Pour une Europe sociale
La mise en œuvre de l'euro et du marché unique ont été des étapes importantes promues notamment sous la présidence de Jacques Delors et avec l'appui des gouvernements socialistes. Ce sont des outils que l'on doit mettre au service d'une nouvelle ambition, pour la croissance, pour l'emploi et pour notre modèle social. Nous pouvons en attendre plus de compétitivité, plus de croissance, et donc, pour les socialistes que nous sommes, plus d'emplois et une meilleure répartition des richesses. Si la réussite économique de l'Union ne sert pas directement le progrès social, alors disons-le tout net : elle ne sert à rien. C'est le cœur même de notre programme, qui implique nécessairement la transformation du Conseil de l'euro en véritable gouvernement économique, parallèle obligé et politique à la Banque centrale européenne.
L'Europe sociale est, depuis le traité de Rome, la finalité même de l'Europe, même si l'on a parfois tendance à l'oublier. Si chacun s'accorde à voir en notre continent un modèle de civilisation, c'est aussi, en raison de son modèle social, fait de solidarité et de justice. Ce modèle est menacé par les libéraux, qui en sont les adversaires les plus zélés. Pour eux l'achèvement du marché unique et l'achèvement de l'Europe elle-même. Face à cela, les socialistes proposent de nouveaux chantiers : la négociation d'un traité social qui ait même portée que tout autre traité économique ou monétaire. L'instauration d'un salaire minimum européen, la relance de la négociation sociale à l'échelle de l'Union, la réduction du temps de travail, la mise en œuvre de la politique d'égalité des chances et de lutte contre les discriminations.
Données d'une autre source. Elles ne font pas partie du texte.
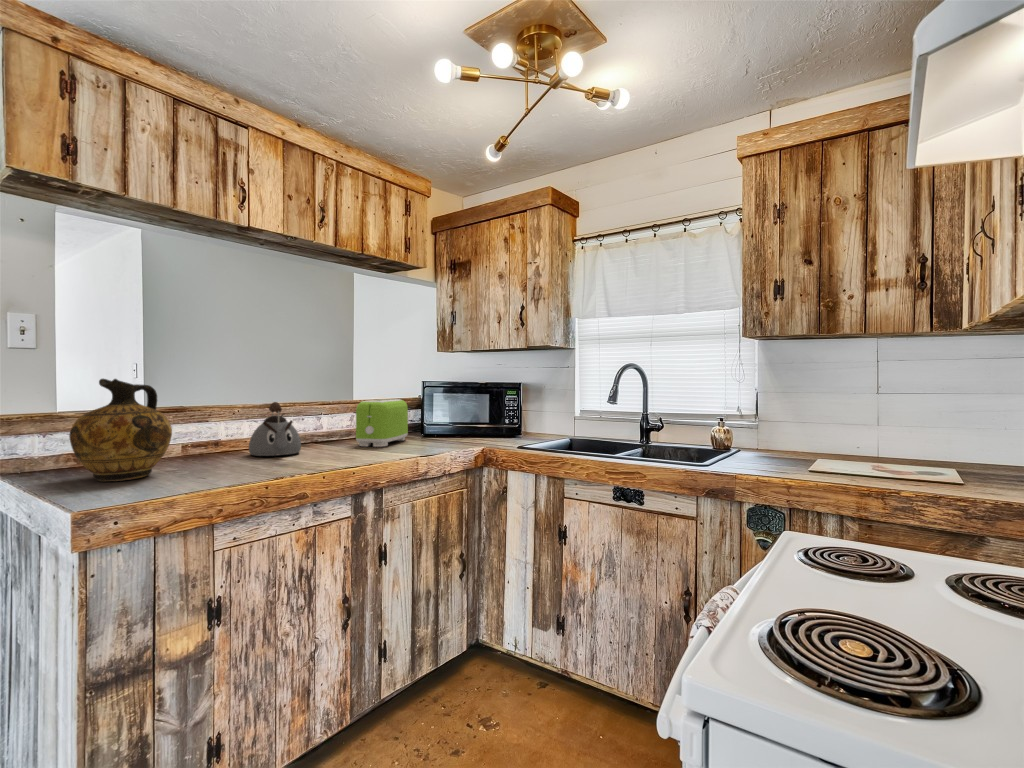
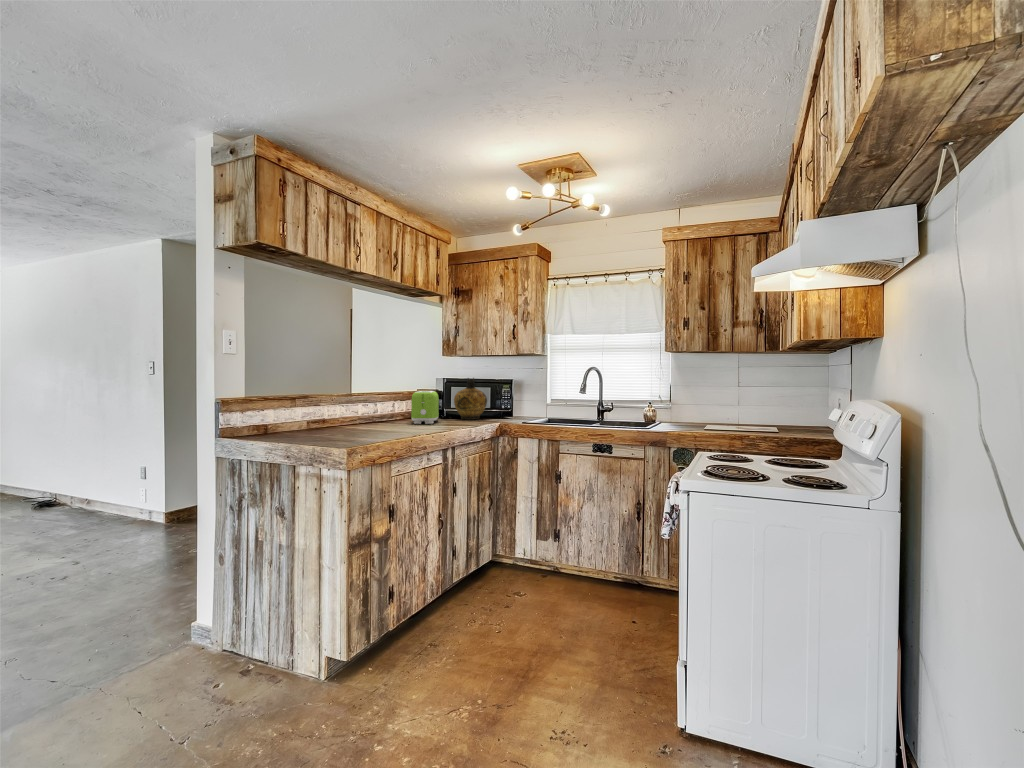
ceramic jug: present [69,379,172,481] -> present [454,378,487,419]
kettle: present [249,402,301,456] -> none [352,392,386,429]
Pour mener à bien ces politiques, il nous faudra œuvrer pour la croissance. En soutenant une politique européenne de grands travaux, en lançant un grand emprunt européen destiné à financer les secteurs les plus créateurs de richesses et d'emplois, en renforçant la coordination des politiques économiques nationales, en baissant les taux de TVA sur les activités à forte main-d’œuvre, et en traçant les contours d'une véritable politique industrielle, les socialistes veulent démontrer que l'Europe peut être une communauté où règnent la solidarité et la justice sociale, sans cesser d'être une puissance économique.
Le gouvernement de Lionel Jospin a prouvé depuis deux ans que l'on peut à la fois stimuler la croissance, la consommation et l'investissement et engager un vrai et profond mouvement de réformes sociales. Ce sera notre responsabilité de relayer cette politique à l'échelle de l'Union. Dépasser, lorsque c'est nécessaire, le cadre de la nation sans en négliger ou en oublier la légitimité, faire émerger (et gagner) un modèle social que la France a depuis longtemps contribué à façonner, faire régner la paix, enfin sur un continent qui a connu durant ce siècle les plus terribles des guerres : tel est le sens de l'Europe ; telle est aussi l'ambition des socialistes et sociaux démocrates de ce continent.